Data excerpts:
────────────────────────────────────────

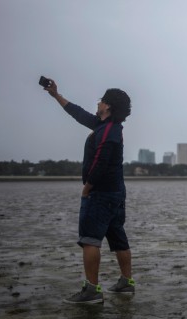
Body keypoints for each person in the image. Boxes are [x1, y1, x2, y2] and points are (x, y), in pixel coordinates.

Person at [43, 78, 135, 304]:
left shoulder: (108, 130)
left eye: (102, 100)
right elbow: (78, 113)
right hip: (115, 193)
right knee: (117, 236)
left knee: (90, 240)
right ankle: (126, 282)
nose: (98, 102)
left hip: (101, 194)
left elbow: (100, 162)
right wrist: (57, 95)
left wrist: (87, 188)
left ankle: (92, 291)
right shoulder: (104, 126)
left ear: (108, 107)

────────────────────────────────────────

Work to complete ::
Before duplicating the entries above, strip out the pictures and keep the rest exact.

Reply ::
Body keypoints for each person in the image. Boxes are [x1, y1, x2, y2] and points are (x, y), in pixel coordinates.

Person at [43, 78, 135, 304]:
left shoulder: (108, 130)
left eye: (102, 100)
right elbow: (78, 113)
right hip: (115, 193)
right knee: (117, 236)
left knee: (90, 240)
right ankle: (126, 282)
nose: (98, 102)
left hip: (101, 194)
left elbow: (100, 162)
right wrist: (57, 95)
left wrist: (87, 188)
left ankle: (92, 291)
right shoulder: (104, 126)
left ear: (108, 107)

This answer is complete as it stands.